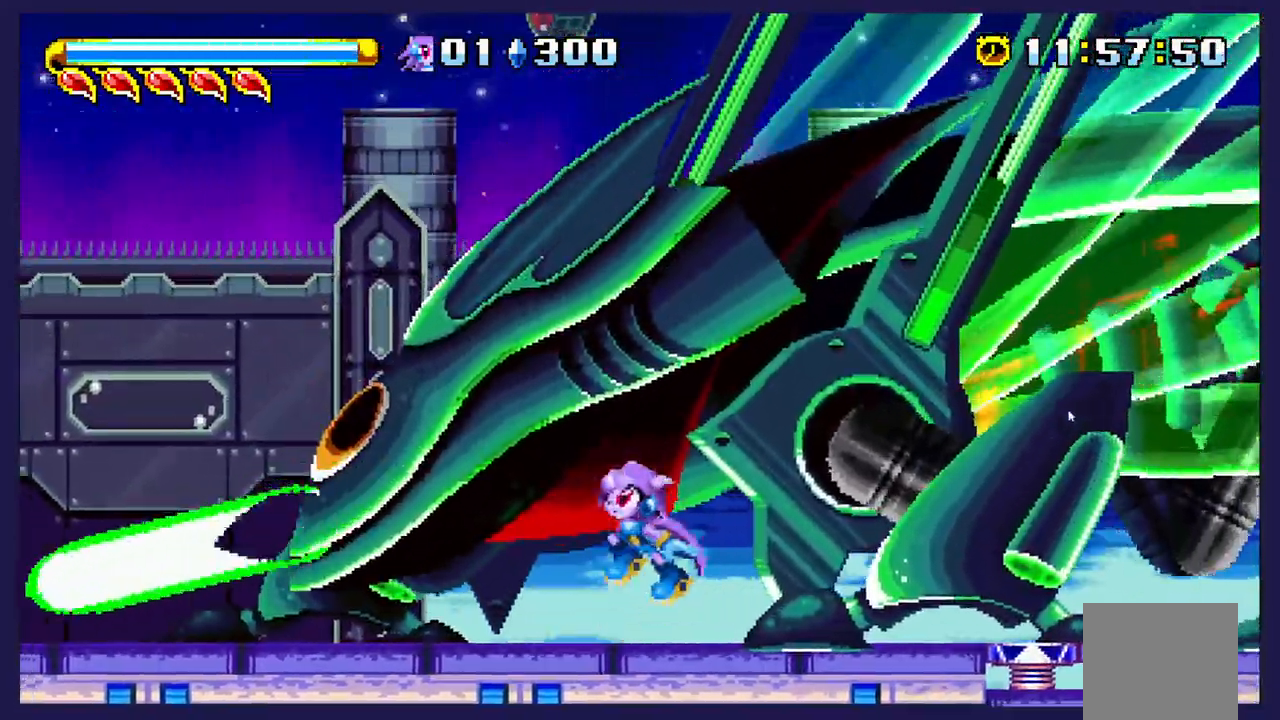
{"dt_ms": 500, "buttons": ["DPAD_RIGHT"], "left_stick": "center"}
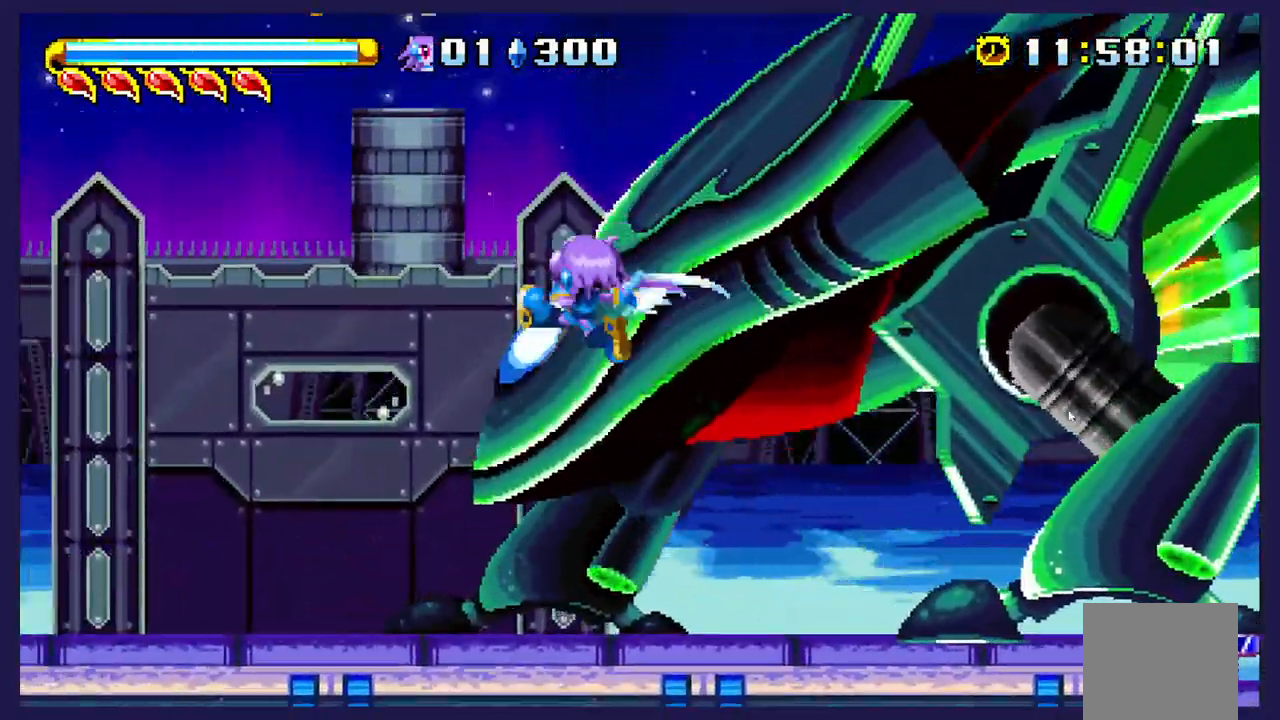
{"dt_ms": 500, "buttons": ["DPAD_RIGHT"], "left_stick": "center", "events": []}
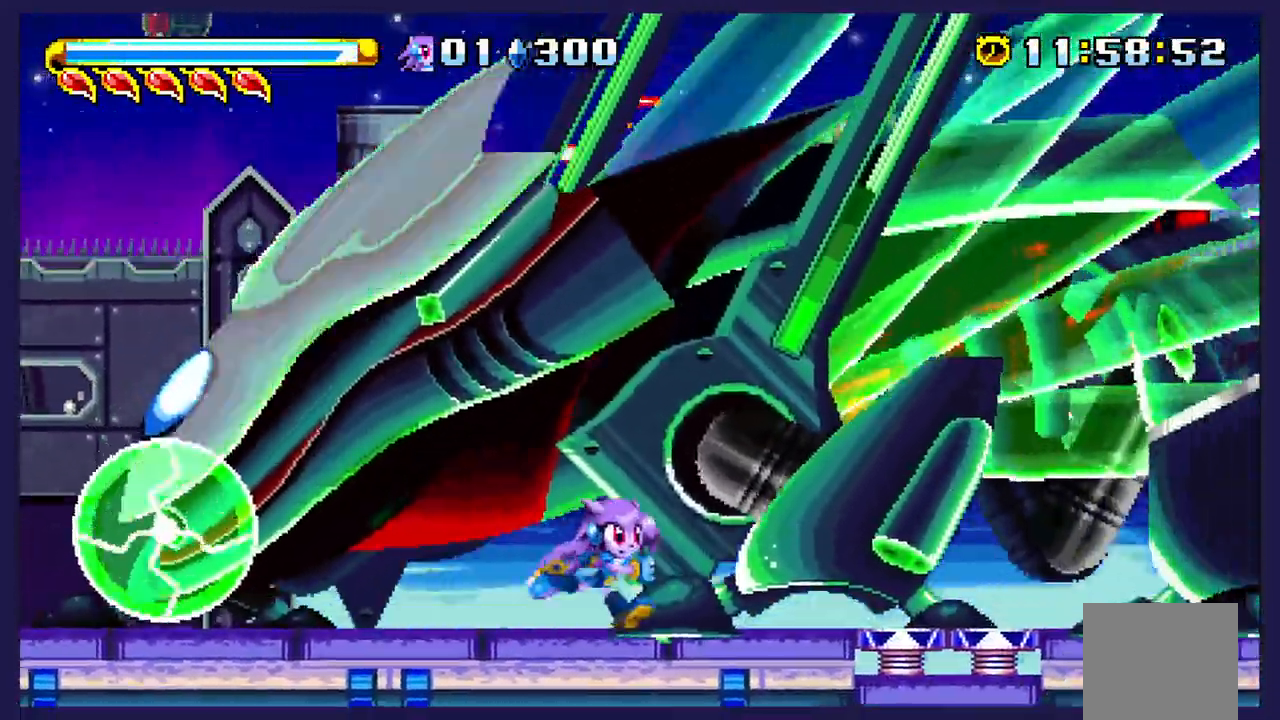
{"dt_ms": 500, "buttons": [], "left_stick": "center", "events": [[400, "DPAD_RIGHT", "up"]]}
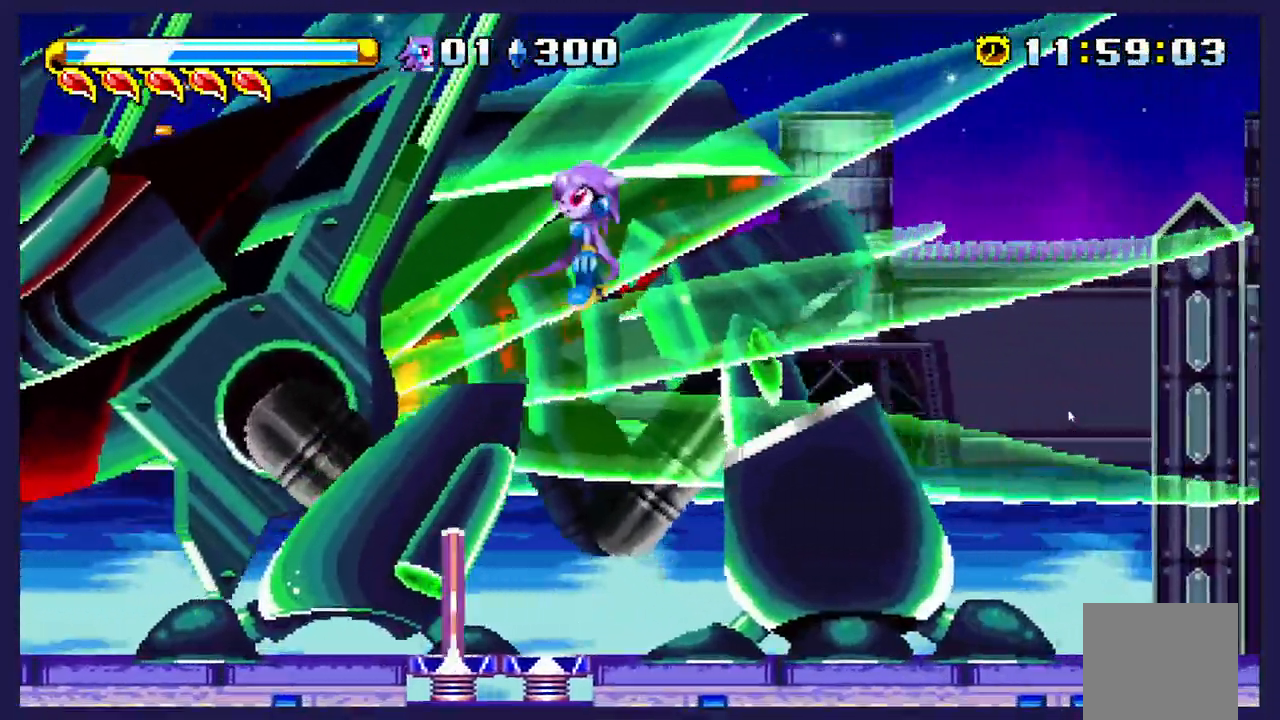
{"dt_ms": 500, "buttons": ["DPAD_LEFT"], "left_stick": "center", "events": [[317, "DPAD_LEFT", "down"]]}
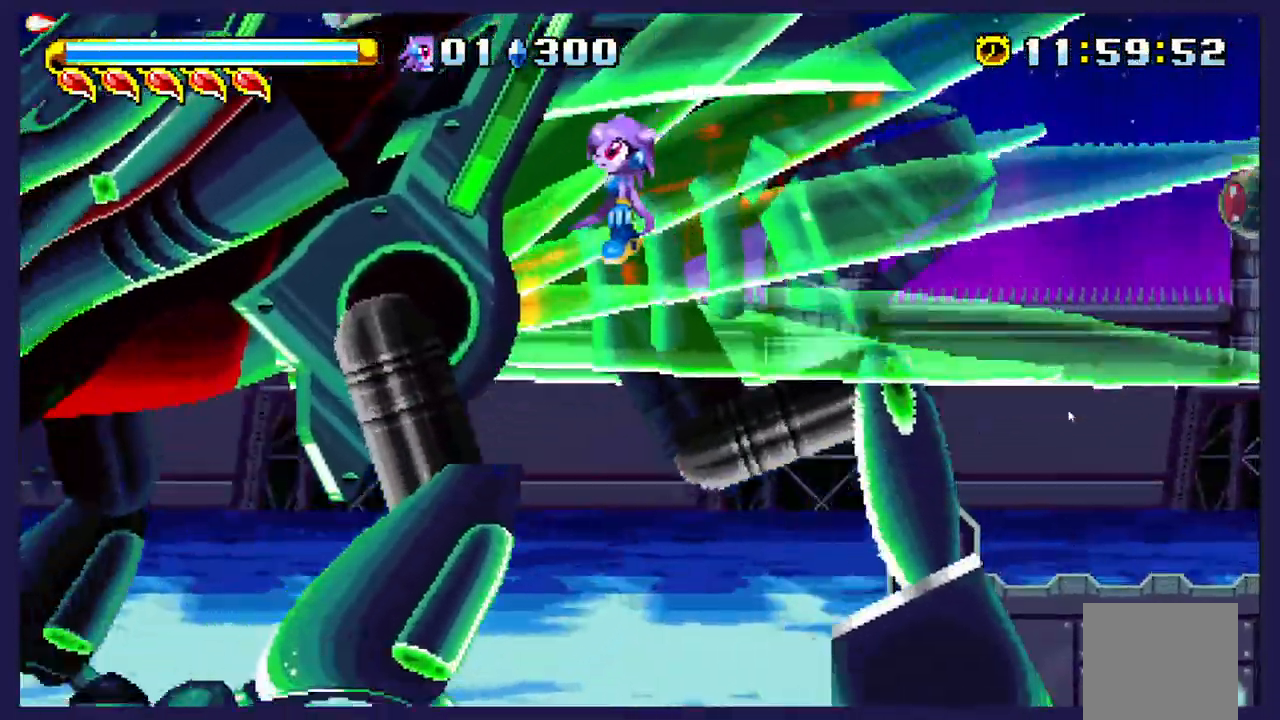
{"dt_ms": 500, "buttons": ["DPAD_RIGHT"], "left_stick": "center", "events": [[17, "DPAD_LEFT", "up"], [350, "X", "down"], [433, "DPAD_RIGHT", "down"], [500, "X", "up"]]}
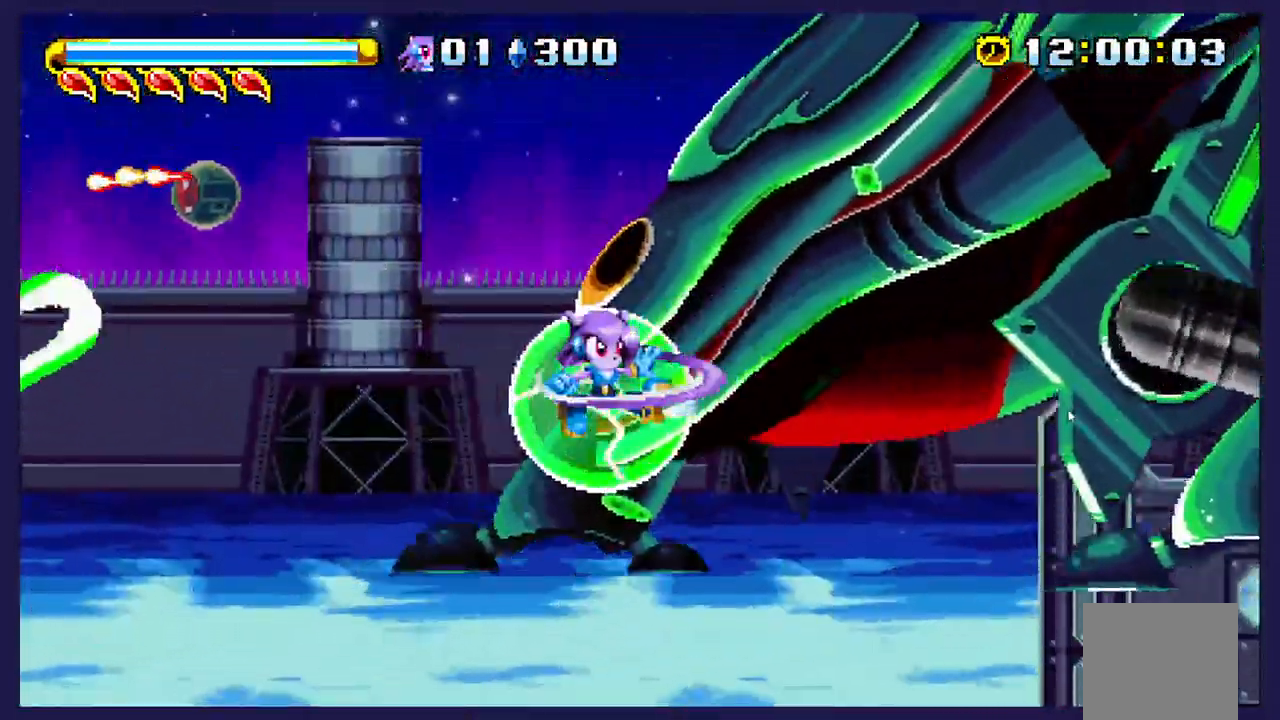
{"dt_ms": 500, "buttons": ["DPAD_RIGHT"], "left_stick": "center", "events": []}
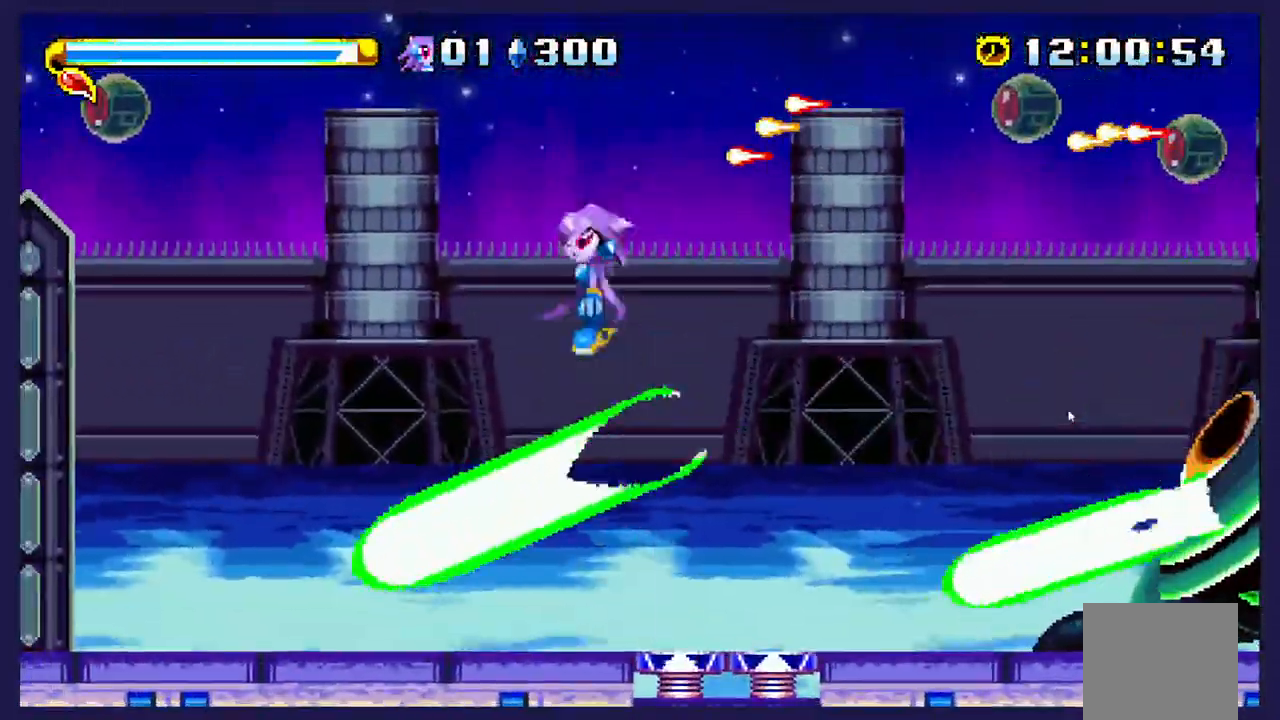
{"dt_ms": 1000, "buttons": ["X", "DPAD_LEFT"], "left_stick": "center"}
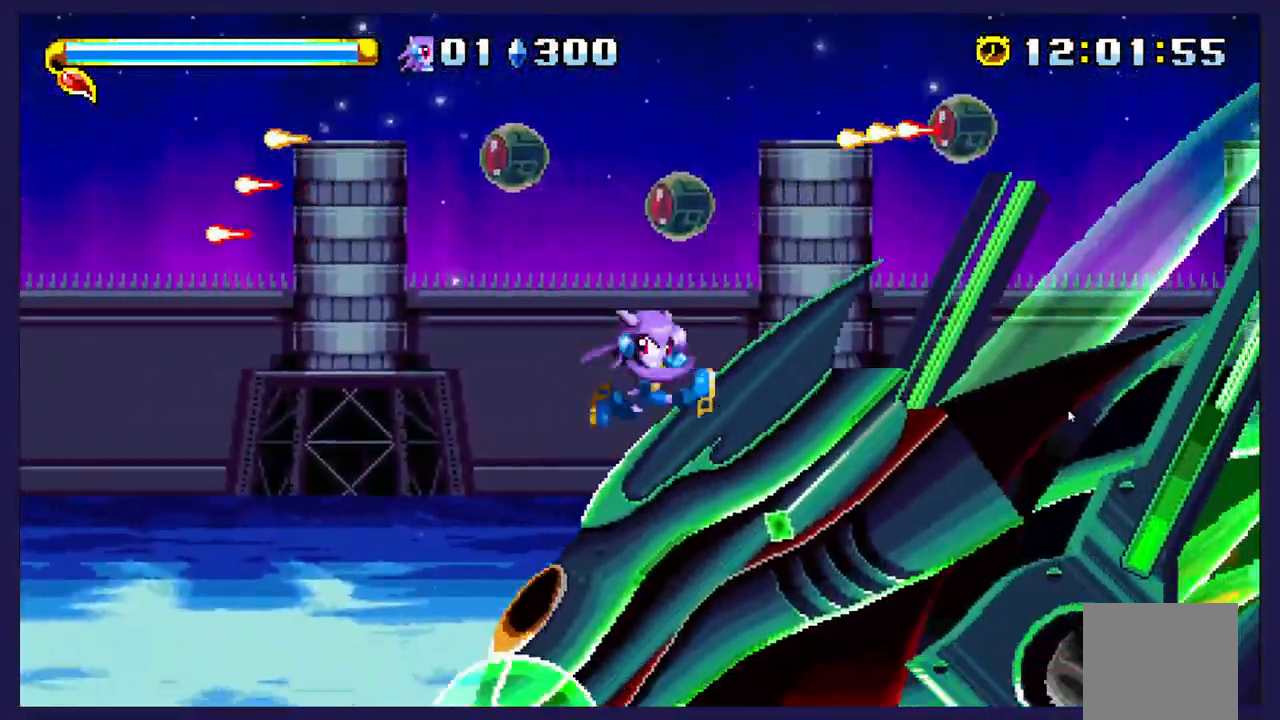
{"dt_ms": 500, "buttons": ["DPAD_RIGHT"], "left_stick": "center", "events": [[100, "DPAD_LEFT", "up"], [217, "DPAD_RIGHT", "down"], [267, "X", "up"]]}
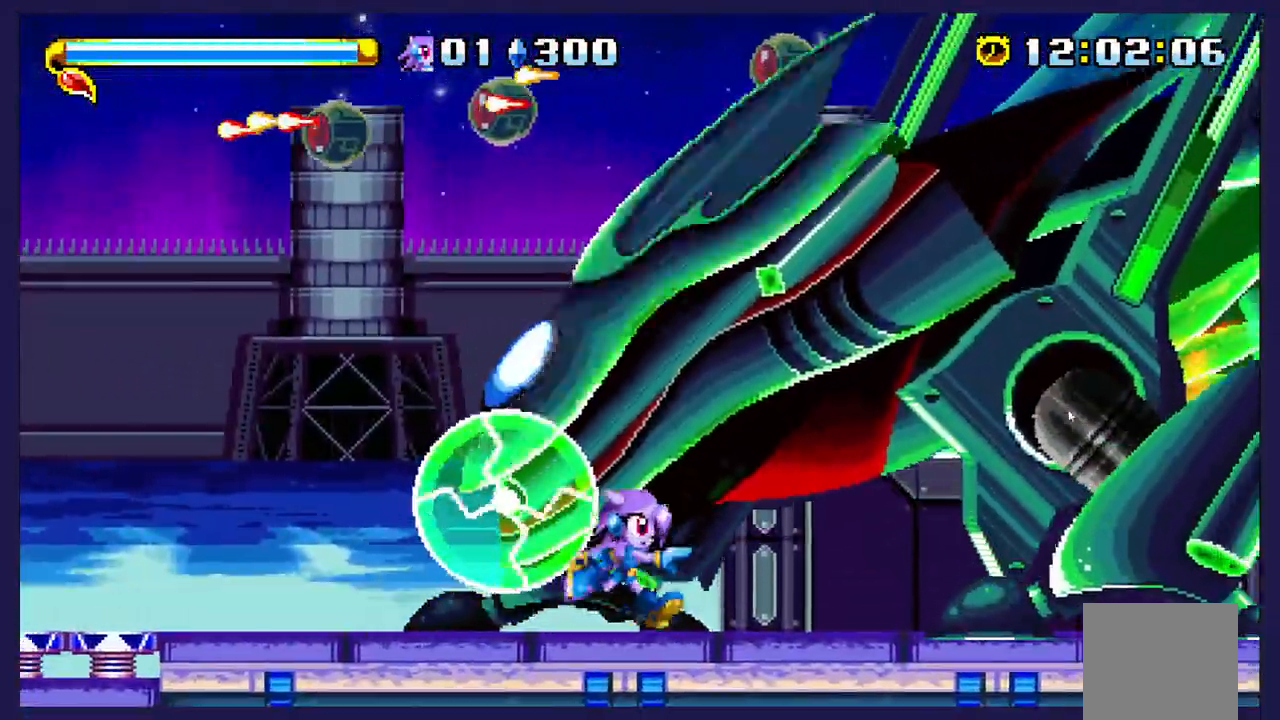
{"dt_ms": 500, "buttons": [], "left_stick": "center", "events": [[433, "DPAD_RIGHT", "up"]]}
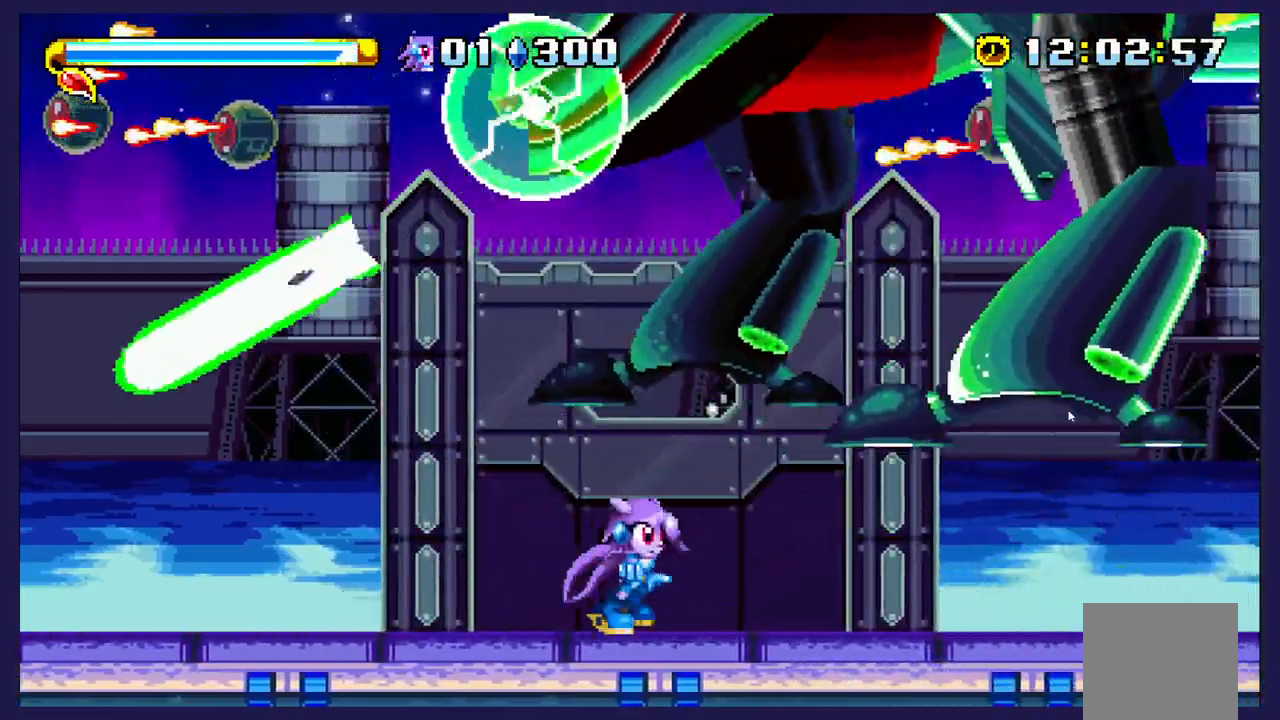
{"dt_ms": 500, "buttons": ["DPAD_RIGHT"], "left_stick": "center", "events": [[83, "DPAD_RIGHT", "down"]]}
_ _ _
■ **Problem to solve**:
Copy out each line of the listing that contains the word "down".

■ **Problem solution**:
{"dt_ms": 500, "buttons": ["DPAD_LEFT"], "left_stick": "center", "events": [[317, "DPAD_LEFT", "down"]]}
{"dt_ms": 500, "buttons": ["DPAD_RIGHT"], "left_stick": "center", "events": [[17, "DPAD_LEFT", "up"], [350, "X", "down"], [433, "DPAD_RIGHT", "down"], [500, "X", "up"]]}
{"dt_ms": 500, "buttons": ["DPAD_RIGHT"], "left_stick": "center", "events": [[100, "DPAD_LEFT", "up"], [217, "DPAD_RIGHT", "down"], [267, "X", "up"]]}
{"dt_ms": 500, "buttons": ["DPAD_RIGHT"], "left_stick": "center", "events": [[83, "DPAD_RIGHT", "down"]]}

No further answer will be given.